The answer must be every line of the records below that holds the word "none".
────────
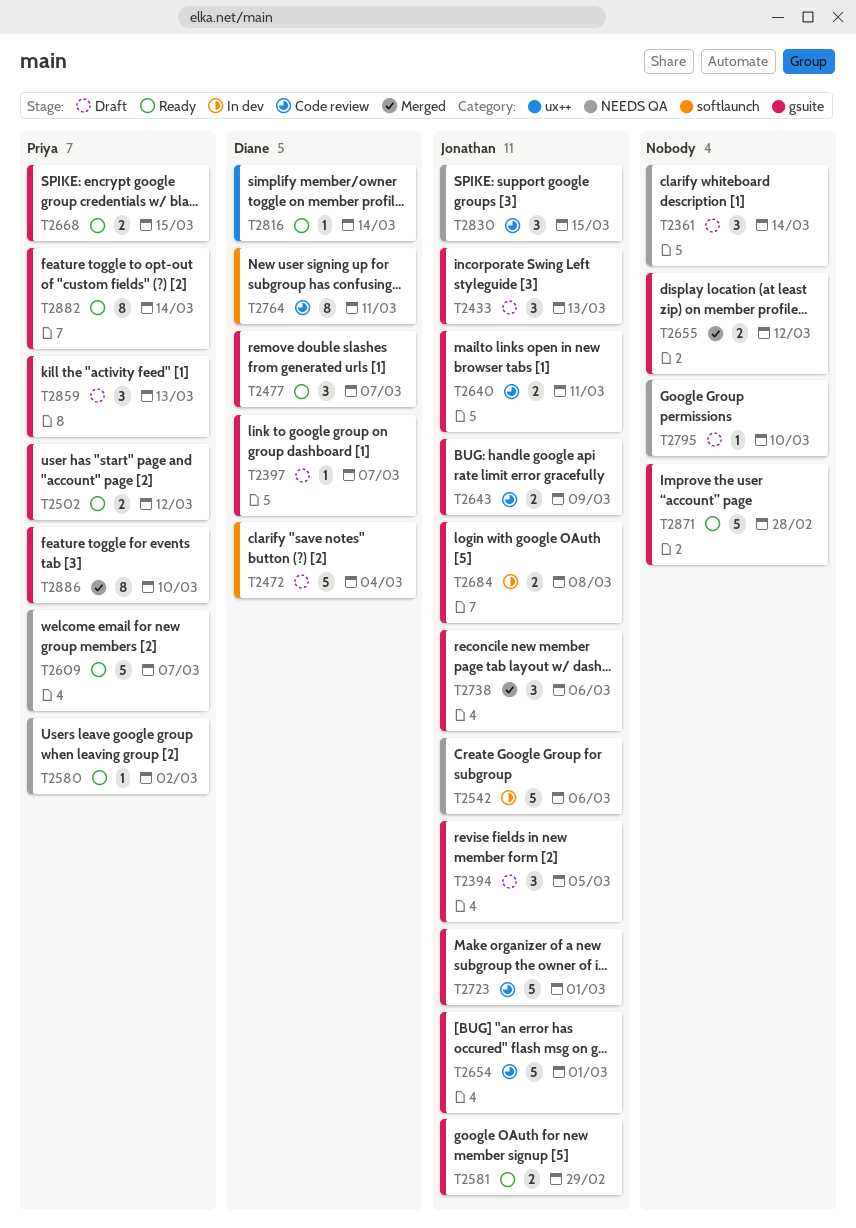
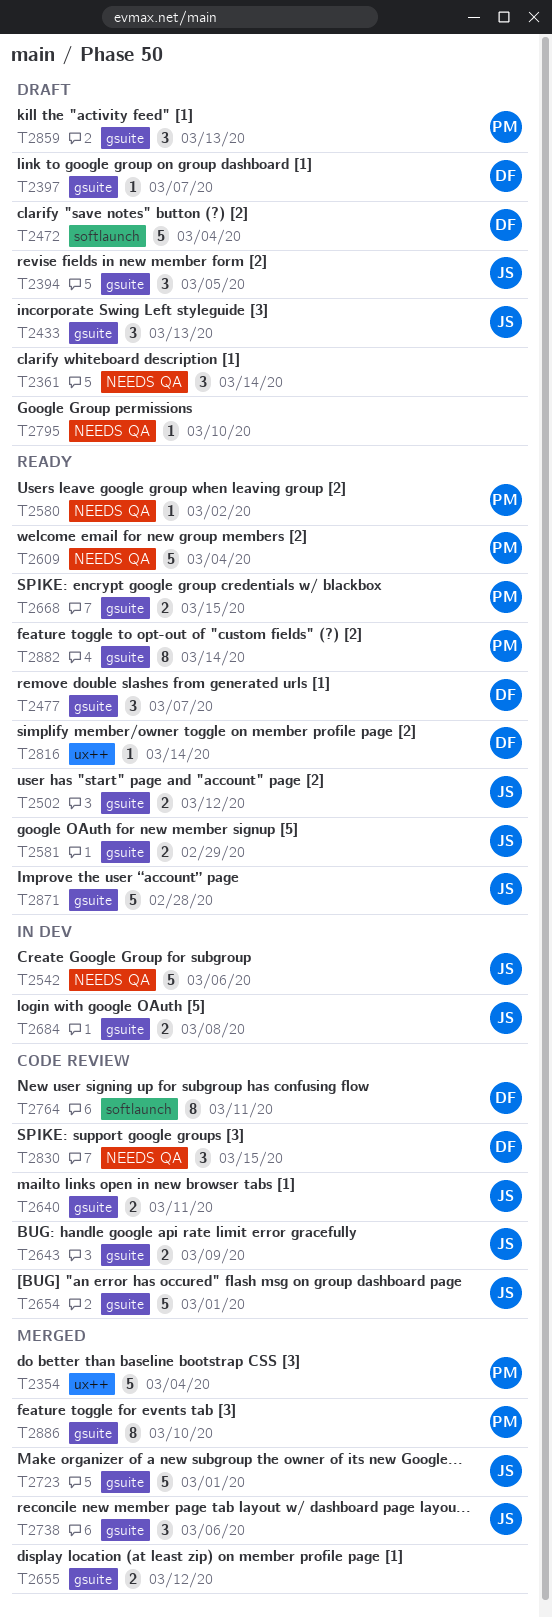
T2354: none -> present
T2502, owner: Priya -> Jonathan
T2609, due: Mar 7 -> Mar 4
T2723, status: Code review -> Merged
T2830, owner: Jonathan -> Diane
T2871, owner: none -> Jonathan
────────
Output below
T2354: none -> present
T2871, owner: none -> Jonathan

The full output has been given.